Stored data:
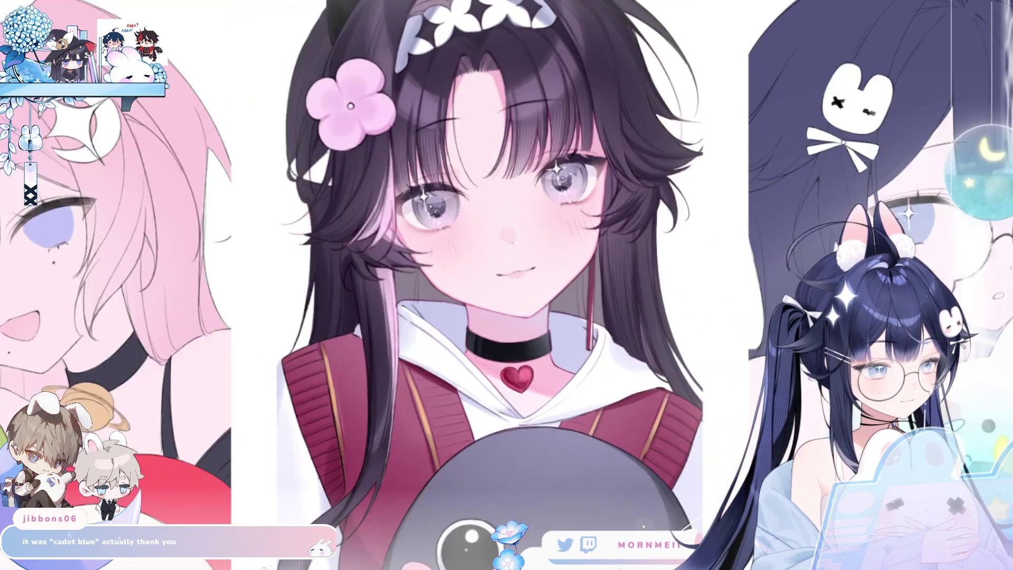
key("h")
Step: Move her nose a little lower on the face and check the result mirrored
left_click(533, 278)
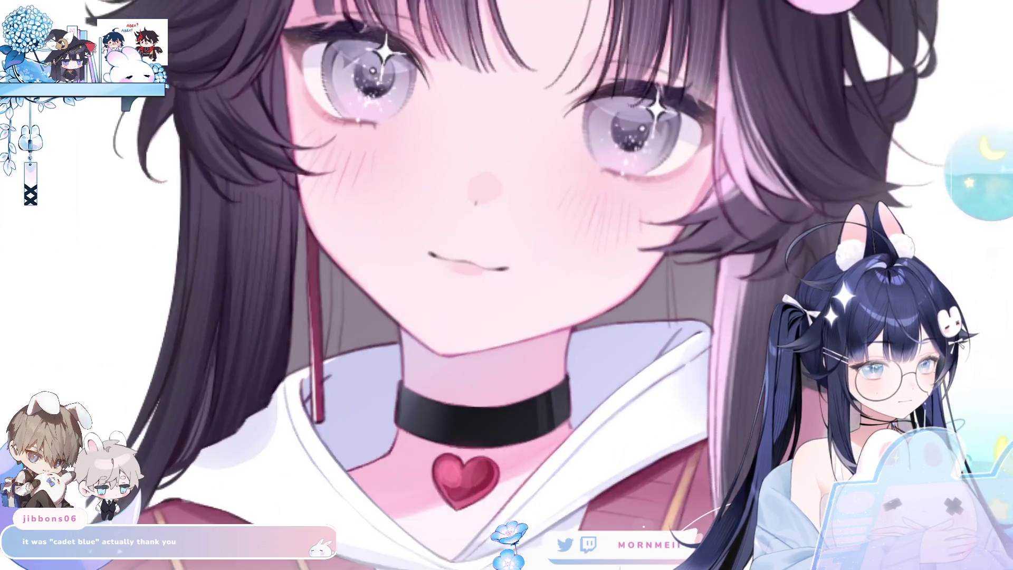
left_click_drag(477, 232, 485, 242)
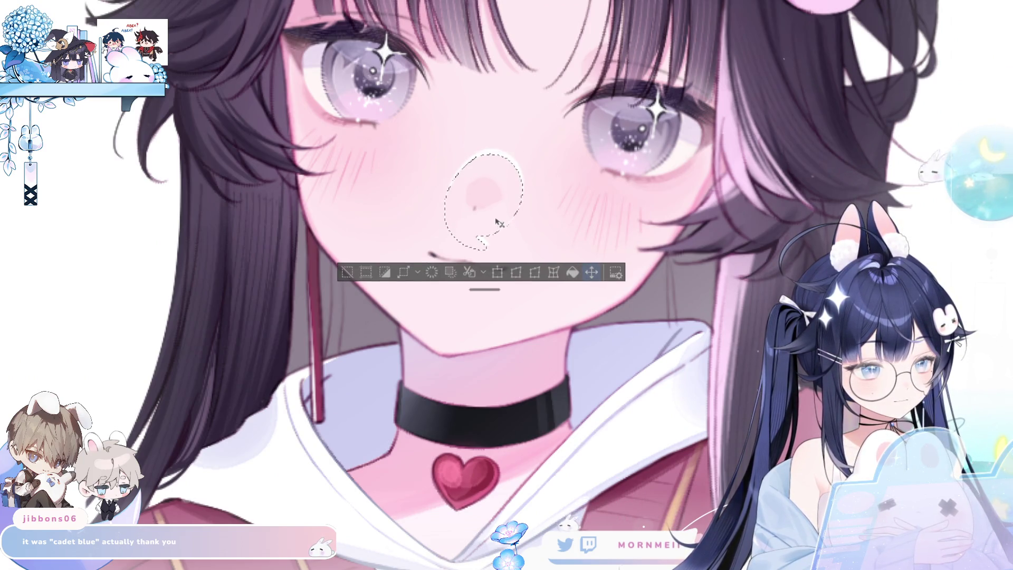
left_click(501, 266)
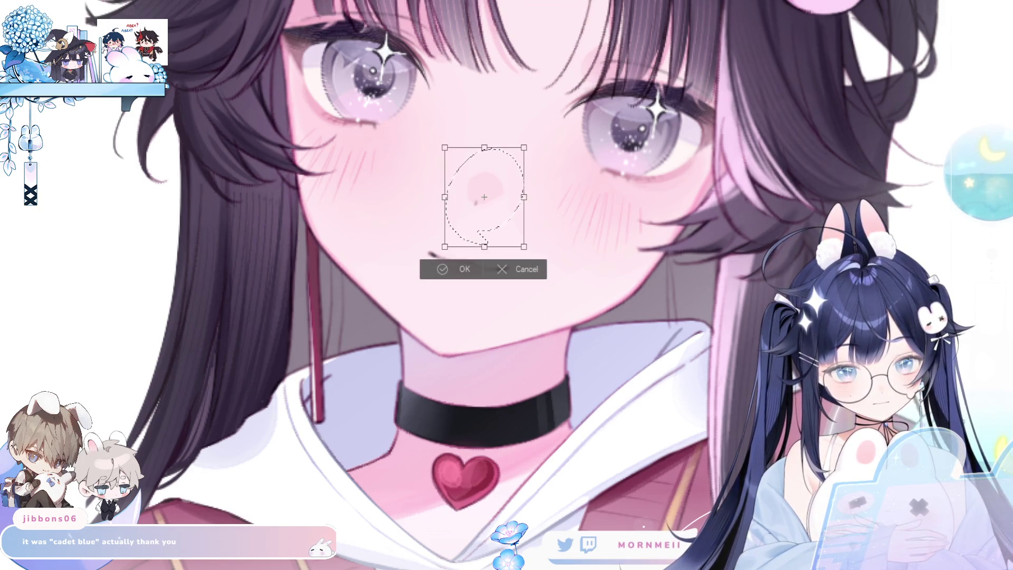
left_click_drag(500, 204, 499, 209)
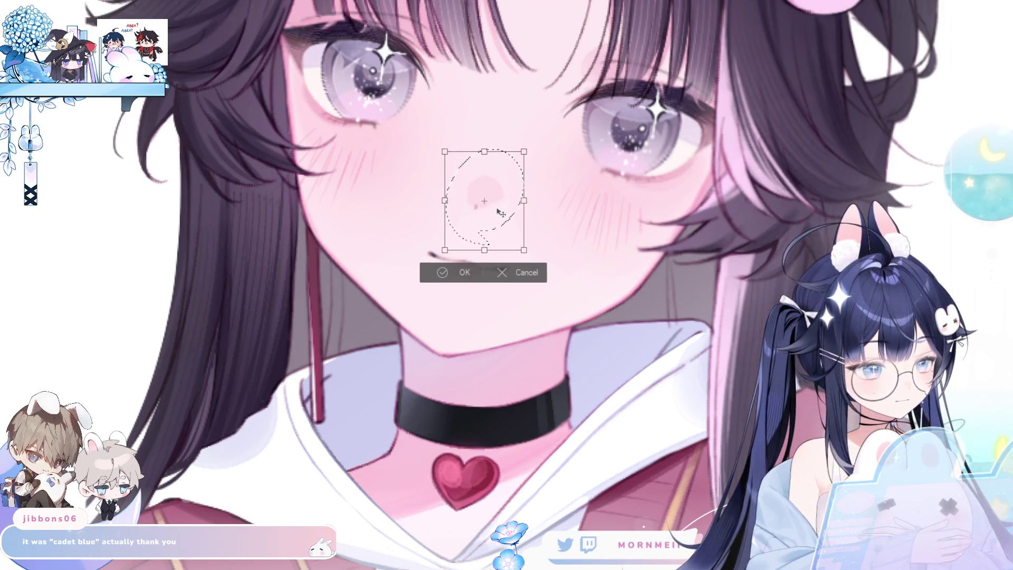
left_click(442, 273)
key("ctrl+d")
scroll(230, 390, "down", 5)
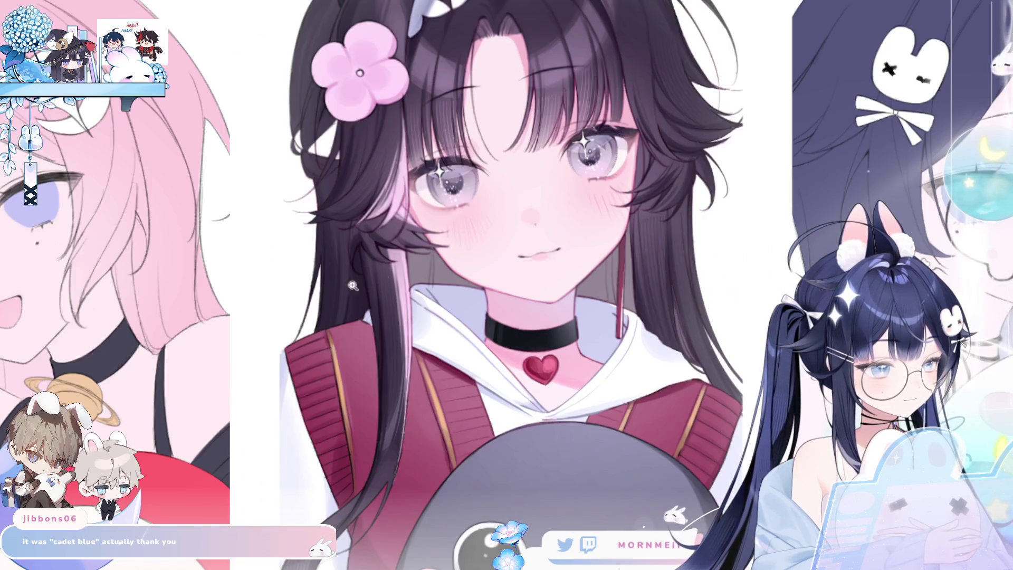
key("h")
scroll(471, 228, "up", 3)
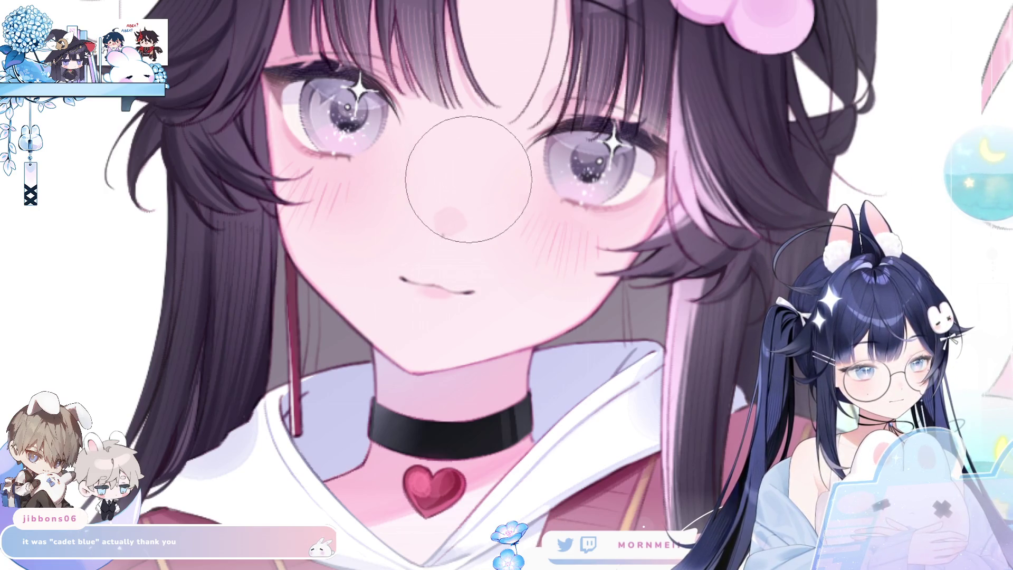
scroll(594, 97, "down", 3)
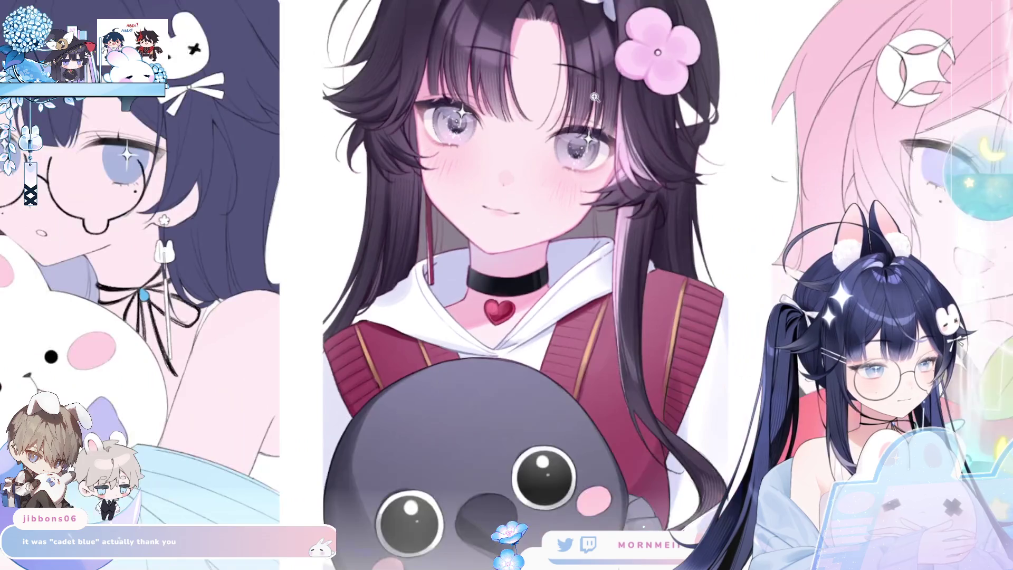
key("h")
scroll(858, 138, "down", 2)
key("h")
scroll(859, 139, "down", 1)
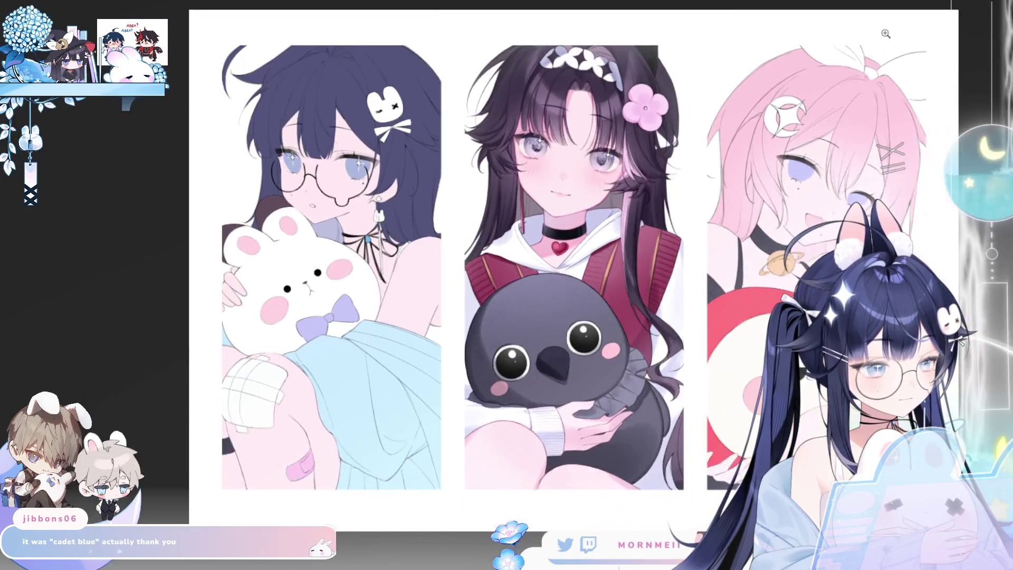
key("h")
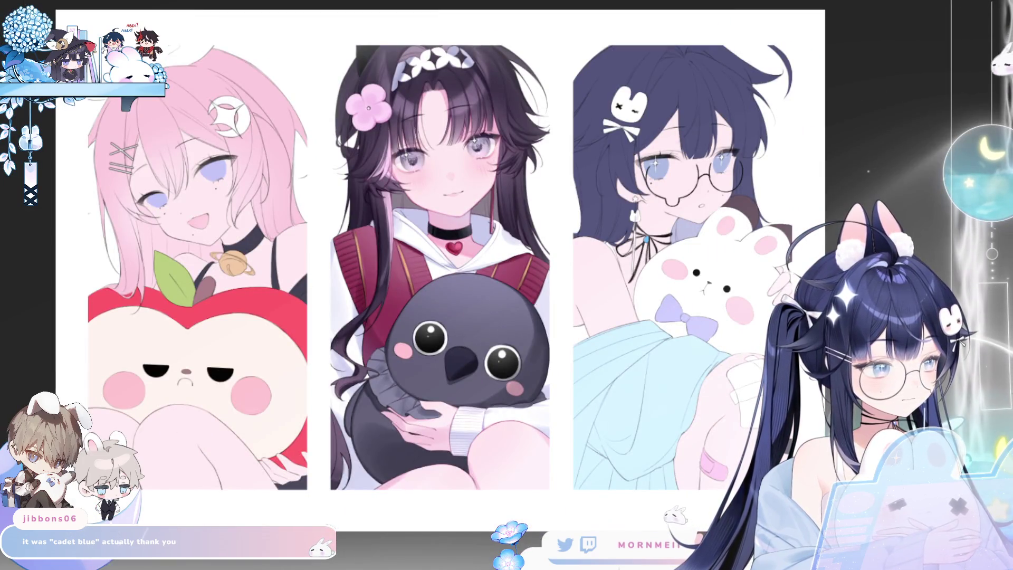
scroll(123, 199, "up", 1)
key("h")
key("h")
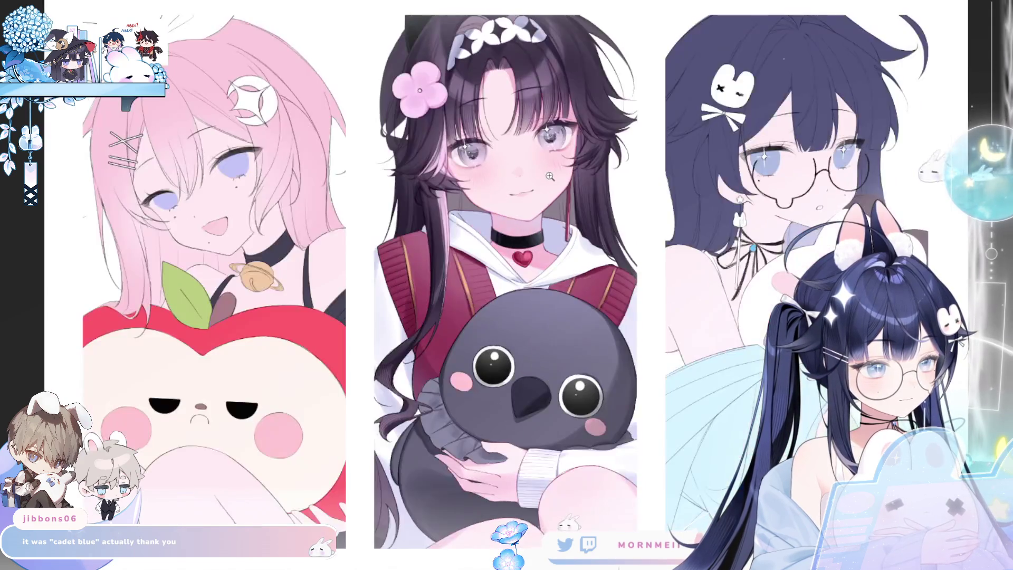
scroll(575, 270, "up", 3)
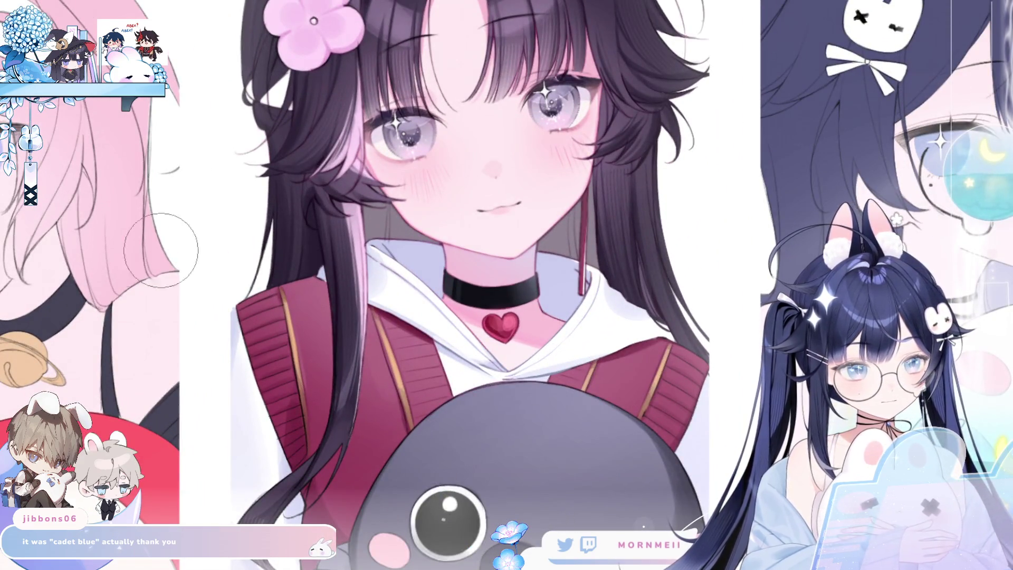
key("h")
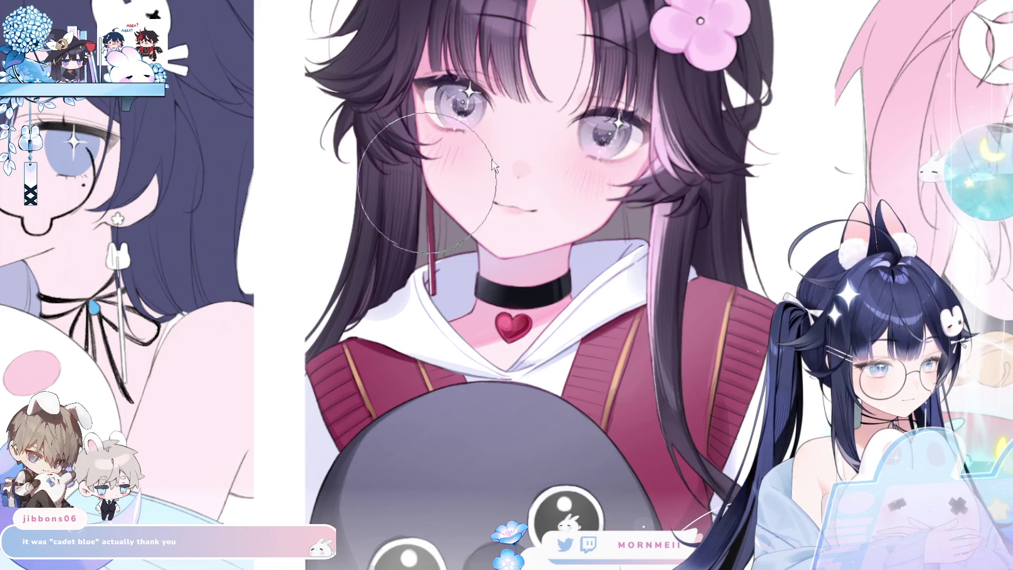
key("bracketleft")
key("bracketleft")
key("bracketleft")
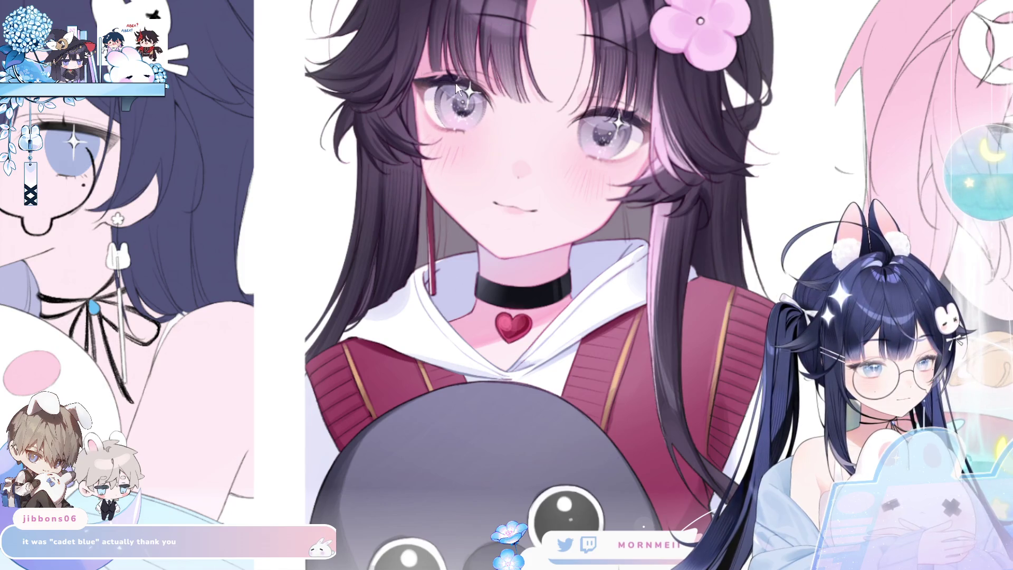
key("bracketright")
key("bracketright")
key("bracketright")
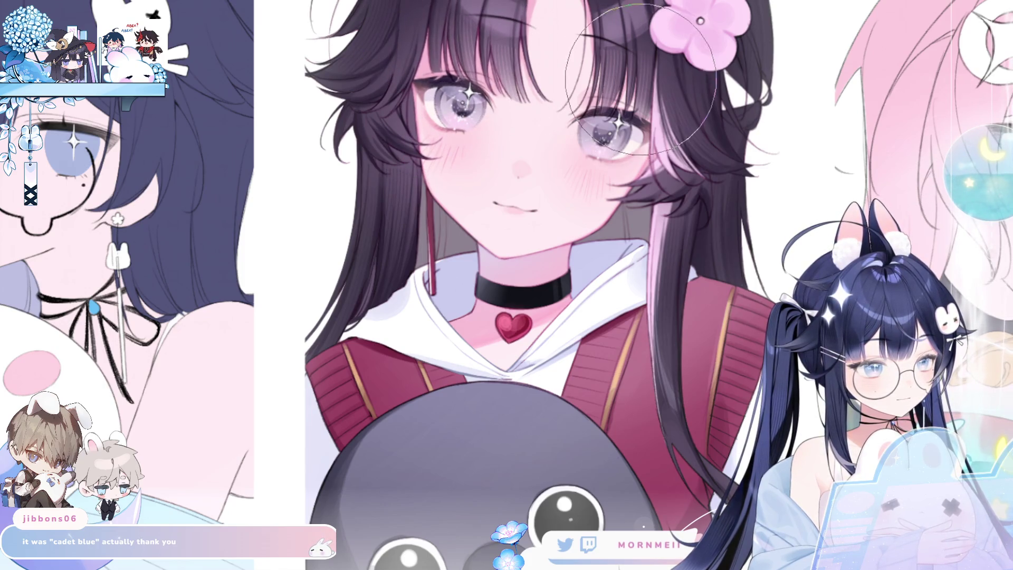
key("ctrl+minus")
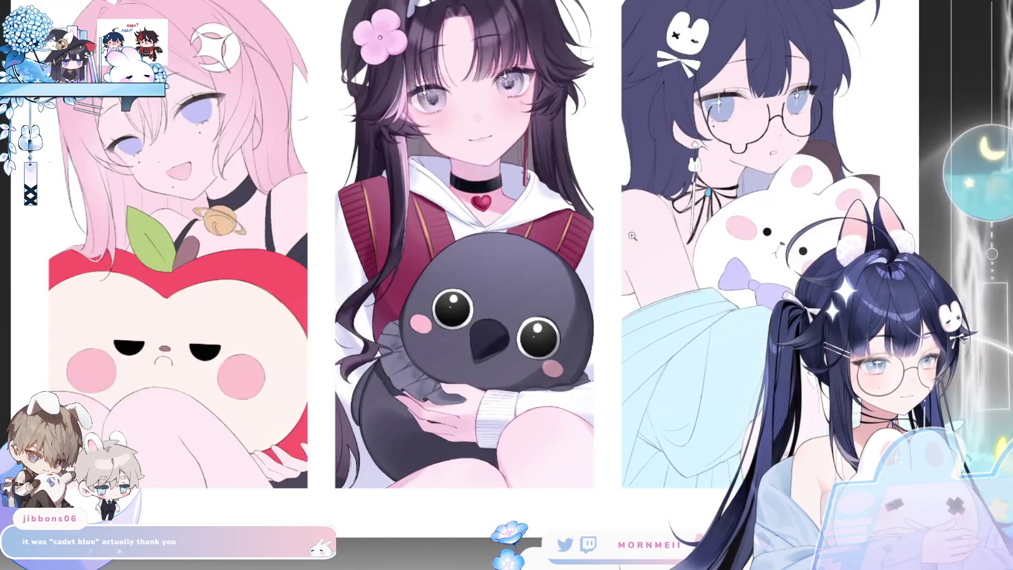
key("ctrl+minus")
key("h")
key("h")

WORK INSTRUCTIONS: The data above must be copied exactly. Leave out the pictures.

EXERCISE OUTPUT:
key("h")
Step: Move her nose a little lower on the face and check the result mirrored
left_click(533, 278)
left_click_drag(477, 232, 485, 242)
left_click(501, 266)
left_click_drag(500, 204, 499, 209)
left_click(442, 273)
key("ctrl+d")
scroll(230, 390, "down", 5)
key("h")
scroll(471, 228, "up", 3)
scroll(594, 97, "down", 3)
key("h")
scroll(858, 138, "down", 2)
key("h")
scroll(859, 139, "down", 1)
key("h")
scroll(123, 199, "up", 1)
key("h")
key("h")
scroll(575, 270, "up", 3)
key("h")
key("bracketleft")
key("bracketleft")
key("bracketleft")
key("bracketright")
key("bracketright")
key("bracketright")
key("ctrl+minus")
key("ctrl+minus")
key("h")
key("h")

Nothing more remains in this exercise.